# What is required
Transcribe the whole listing below. Pictures do not go in the copy.

# Given records

============

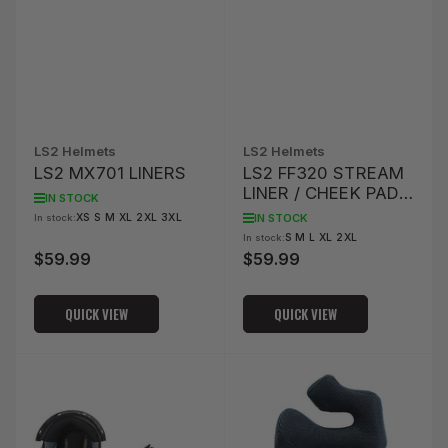
LS2 Helmets
LS2 Helmets
LS2 MX701 LINERS
LS2 FF320 STREAM
LINER / CHEEK PAD
IN STOCK
SET
IN STOCK
XS S M XL 2XL 3XL
In stock:
S M L XL 2XL
In stock:
$59.99
$59.99
Regular
Regular
price
price
QUICK VIEW
QUICK VIEW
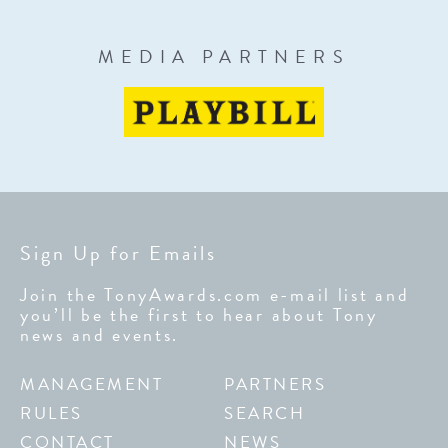
MEDIA PARTNERS
Sign Up for Emails
Join the TonyAwards.com e-mail list and
you’ll be the first to hear about Tony
news and events.
MANAGEMENT
PARTNERS
RULES
SEARCH
CONTACT
NEWS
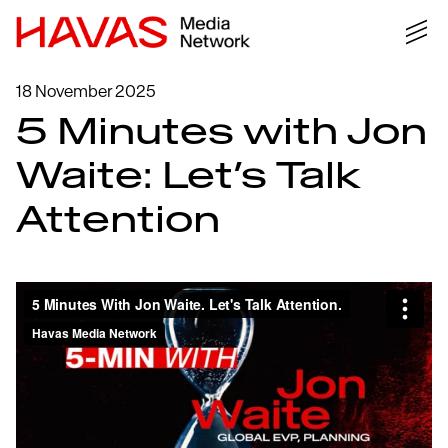
18 November 2025
5 Minutes with Jon
Waite: Let’s Talk
Attention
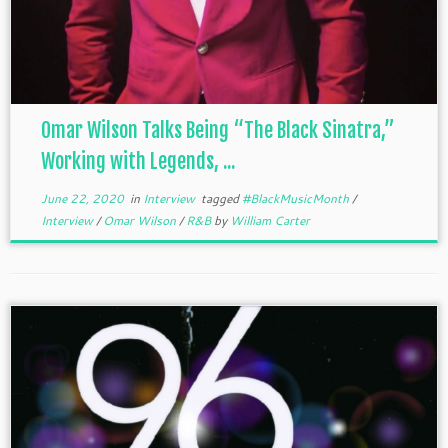
Omar Wilson Talks Being “The Black Sinatra,”
Working with Legends, ...
June 22, 2020
in
Interview
tagged
#BlackMusicMonth
/
Interview
/
Omar Wilson
/
R&B
by
William Carter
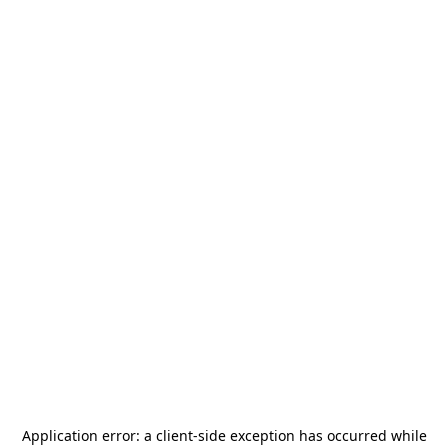
Application error: a
client
-side exception has occurred while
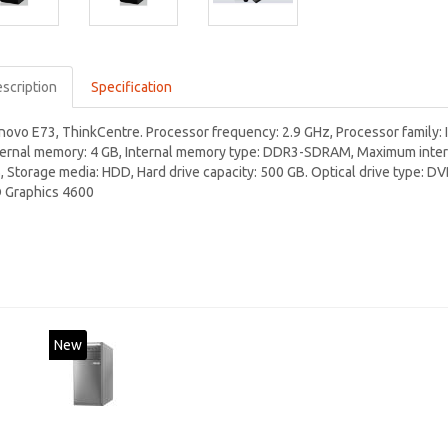
scription
Specification
novo E73, ThinkCentre. Processor frequency: 2.9 GHz, Processor family: I
ternal memory: 4 GB, Internal memory type: DDR3-SDRAM, Maximum intern
, Storage media: HDD, Hard drive capacity: 500 GB. Optical drive type: 
 Graphics 4600
New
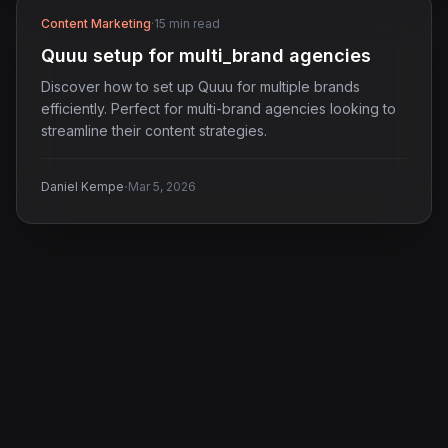
Content Marketing
·
15 min read
Quuu setup for multi_brand agencies
Discover how to set up Quuu for multiple brands
efficiently. Perfect for multi-brand agencies looking to
streamline their content strategies.
·
Daniel Kempe
Mar 5, 2026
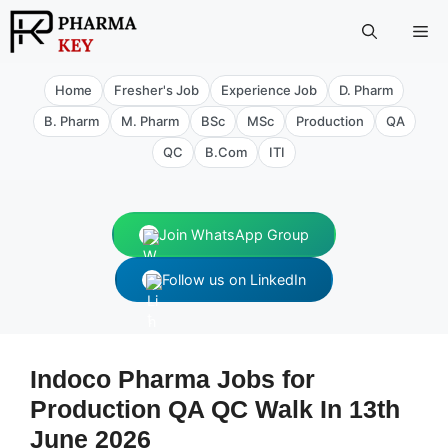
Skip
Me
to
content
Home
Fresher's Job
Experience Job
D. Pharm
B. Pharm
M. Pharm
BSc
MSc
Production
QA
QC
B.Com
ITI
Join WhatsApp Group
Follow us on LinkedIn
Indoco Pharma Jobs for
Production QA QC Walk In 13th
June 2026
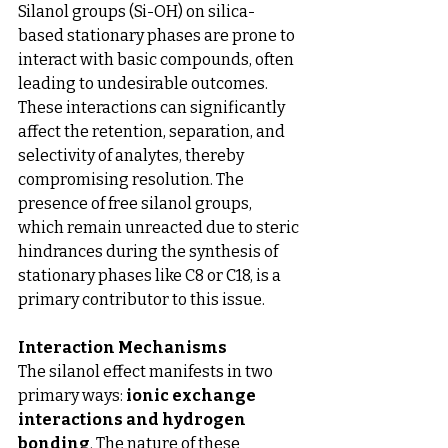
Silanol groups (Si-OH) on silica-
based stationary phases are prone to 
interact with basic compounds, often 
leading to undesirable outcomes. 
These interactions can significantly 
affect the retention, separation, and 
selectivity of analytes, thereby 
compromising resolution. The 
presence of free silanol groups, 
which remain unreacted due to steric 
hindrances during the synthesis of 
stationary phases like C8 or C18, is a 
primary contributor to this issue.
Interaction Mechanisms
The silanol effect manifests in two 
primary ways: 
ionic exchange 
interactions and hydrogen 
bonding
. The nature of these 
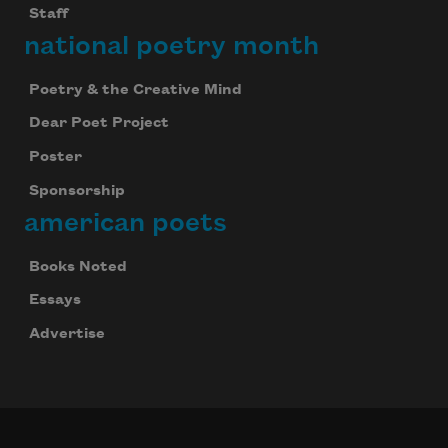
Staff
national poetry month
Poetry & the Creative Mind
Dear Poet Project
Poster
Sponsorship
american poets
Books Noted
Essays
Advertise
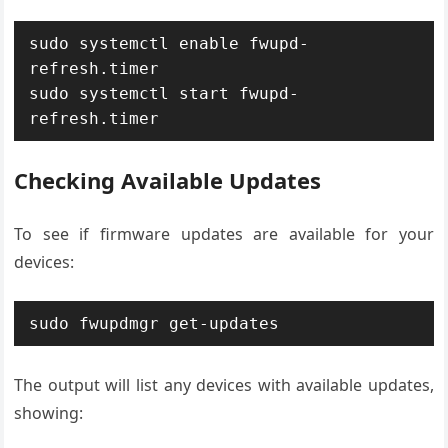
sudo systemctl enable fwupd-
refresh.timer

sudo systemctl start fwupd-
refresh.timer
Checking Available Updates
To see if firmware updates are available for your
devices:
sudo fwupdmgr get-updates
The output will list any devices with available updates,
showing:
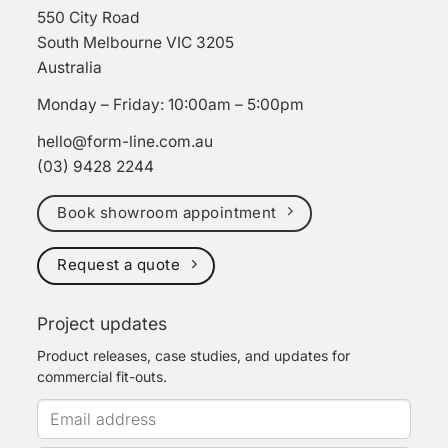
550 City Road
South Melbourne VIC 3205
Australia
Monday – Friday: 10:00am – 5:00pm
hello@form-line.com.au
(03) 9428 2244
Book showroom appointment
Request a quote
Project updates
Product releases, case studies, and updates for
commercial fit-outs.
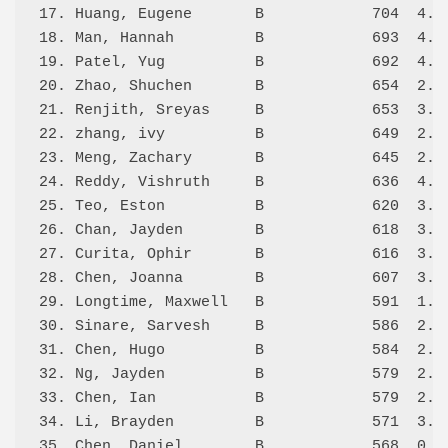
17. Huang, Eugene       B            704  4.0/
18. Man, Hannah         B            693  4.0/
19. Patel, Yug          B            692  4.0/
20. Zhao, Shuchen       B            654  2.5/
21. Renjith, Sreyas     B            653  3.5/
22. zhang, ivy          B            649  2.5/
23. Meng, Zachary       B            645  2.0/
24. Reddy, Vishruth     B            636  4.0/
25. Teo, Eston          B            620  3.0/
26. Chan, Jayden        B            618  3.0/
27. Curita, Ophir       B            616  3.0/
28. Chen, Joanna        B            607  3.5/
29. Longtime, Maxwell   B            591  1.5/
30. Sinare, Sarvesh     B            586  2.5/
31. Chen, Hugo          B            584  2.5/
32. Ng, Jayden          B            579  2.0/
33. Chen, Ian           B            579  2.5/
34. Li, Brayden         B            571  3.0/
35. Chen, Daniel        B            568  0.0/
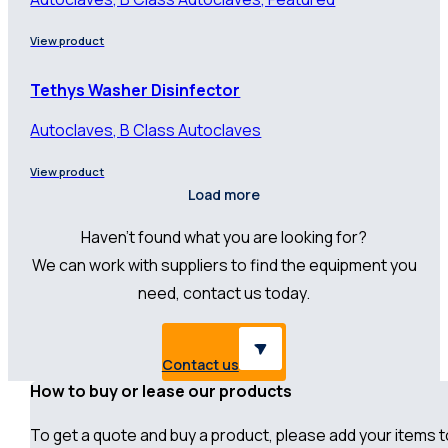
View product
Tethys Washer Disinfector
Autoclaves, B Class Autoclaves
View product
Load more
Haven’t found what you are looking for?
We can work with suppliers to find the equipment you
need, contact us today.
Contact us
How to buy or lease our products
To get a quote and buy a product, please add your items to 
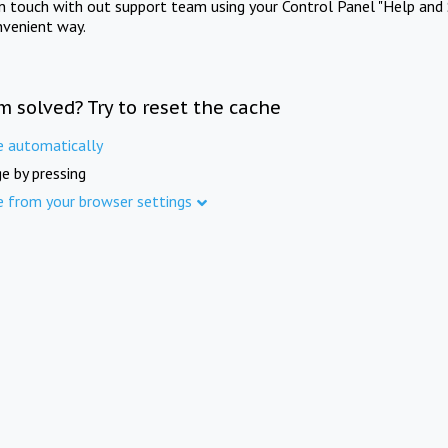
in touch with out support team using your Control Panel "Help and 
nvenient way.
m solved? Try to reset the cache
e automatically
e by pressing
e from your browser settings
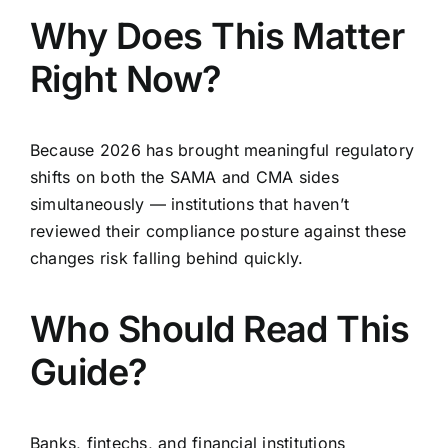
Why Does This Matter
Right Now?
Because 2026 has brought meaningful regulatory
shifts on both the SAMA and CMA sides
simultaneously — institutions that haven’t
reviewed their compliance posture against these
changes risk falling behind quickly.
Who Should Read This
Guide?
Banks, fintechs, and financial institutions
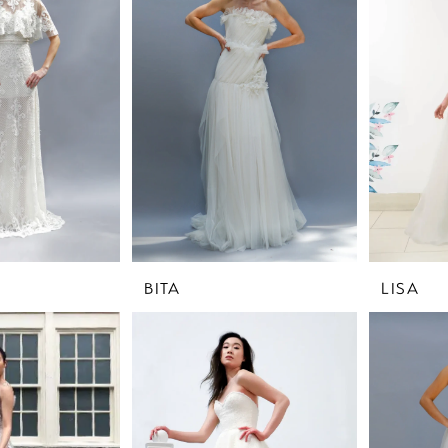
BITA
LISA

============

# Result
LS2 Helmets
LS2 Helmets
LS2 MX701 LINERS
LS2 FF320 STREAM
LINER / CHEEK PAD
IN STOCK
SET
IN STOCK
XS S M XL 2XL 3XL
In stock:
S M L XL 2XL
In stock:
$59.99
$59.99
Regular
Regular
price
price
QUICK VIEW
QUICK VIEW
MEDIA PARTNERS
Sign Up for Emails
Join the TonyAwards.com e-mail list and
you’ll be the first to hear about Tony
news and events.
MANAGEMENT
PARTNERS
RULES
SEARCH
CONTACT
NEWS
18 November 2025
5 Minutes with Jon
Waite: Let’s Talk
Attention
Omar Wilson Talks Being “The Black Sinatra,”
Working with Legends, ...
June 22, 2020
in
Interview
tagged
#BlackMusicMonth
/
Interview
/
Omar Wilson
/
R&B
by
William Carter
Application error: a
client
-side exception has occurred while
scription
Specification
novo E73, ThinkCentre. Processor frequency: 2.9 GHz, Processor family: I
ternal memory: 4 GB, Internal memory type: DDR3-SDRAM, Maximum intern
, Storage media: HDD, Hard drive capacity: 500 GB. Optical drive type: 
 Graphics 4600
New
Content Marketing
·
15 min read
Quuu setup for multi_brand agencies
Discover how to set up Quuu for multiple brands
efficiently. Perfect for multi-brand agencies looking to
streamline their content strategies.
·
Daniel Kempe
Mar 5, 2026
Skip
Me
to
content
Home
Fresher's Job
Experience Job
D. Pharm
B. Pharm
M. Pharm
BSc
MSc
Production
QA
QC
B.Com
ITI
Join WhatsApp Group
Follow us on LinkedIn
Indoco Pharma Jobs for
Production QA QC Walk In 13th
June 2026
Silanol groups (Si-OH) on silica-
based stationary phases are prone to 
interact with basic compounds, often 
leading to undesirable outcomes. 
These interactions can significantly 
affect the retention, separation, and 
selectivity of analytes, thereby 
compromising resolution. The 
presence of free silanol groups, 
which remain unreacted due to steric 
hindrances during the synthesis of 
stationary phases like C8 or C18, is a 
primary contributor to this issue.
Interaction Mechanisms
The silanol effect manifests in two 
primary ways: 
ionic exchange 
interactions and hydrogen 
bonding
. The nature of these 
Staff
national poetry month
Poetry & the Creative Mind
Dear Poet Project
Poster
Sponsorship
american poets
Books Noted
Essays
Advertise
sudo systemctl enable fwupd-
refresh.timer

sudo systemctl start fwupd-
refresh.timer
Checking Available Updates
To see if firmware updates are available for your
devices:
sudo fwupdmgr get-updates
The output will list any devices with available updates,
showing:
550 City Road
South Melbourne VIC 3205
Australia
Monday – Friday: 10:00am – 5:00pm
hello@form-line.com.au
(03) 9428 2244
Book showroom appointment
Request a quote
Project updates
Product releases, case studies, and updates for
commercial fit-outs.
17. Huang, Eugene       B            704  4.0/
18. Man, Hannah         B            693  4.0/
19. Patel, Yug          B            692  4.0/
20. Zhao, Shuchen       B            654  2.5/
21. Renjith, Sreyas     B            653  3.5/
22. zhang, ivy          B            649  2.5/
23. Meng, Zachary       B            645  2.0/
24. Reddy, Vishruth     B            636  4.0/
25. Teo, Eston          B            620  3.0/
26. Chan, Jayden        B            618  3.0/
27. Curita, Ophir       B            616  3.0/
28. Chen, Joanna        B            607  3.5/
29. Longtime, Maxwell   B            591  1.5/
30. Sinare, Sarvesh     B            586  2.5/
31. Chen, Hugo          B            584  2.5/
32. Ng, Jayden          B            579  2.0/
33. Chen, Ian           B            579  2.5/
34. Li, Brayden         B            571  3.0/
35. Chen, Daniel        B            568  0.0/
View product
Tethys Washer Disinfector
Autoclaves, B Class Autoclaves
View product
Load more
Haven’t found what you are looking for?
We can work with suppliers to find the equipment you
need, contact us today.
Contact us
How to buy or lease our products
To get a quote and buy a product, please add your items to 
in touch with out support team using your Control Panel "Help and 
nvenient way.
m solved? Try to reset the cache
e automatically
e by pressing
e from your browser settings
Why Does This Matter
Right Now?
Because 2026 has brought meaningful regulatory
shifts on both the SAMA and CMA sides
simultaneously — institutions that haven’t
reviewed their compliance posture against these
changes risk falling behind quickly.
Who Should Read This
Guide?
Banks, fintechs, and financial institutions
BITA
LISA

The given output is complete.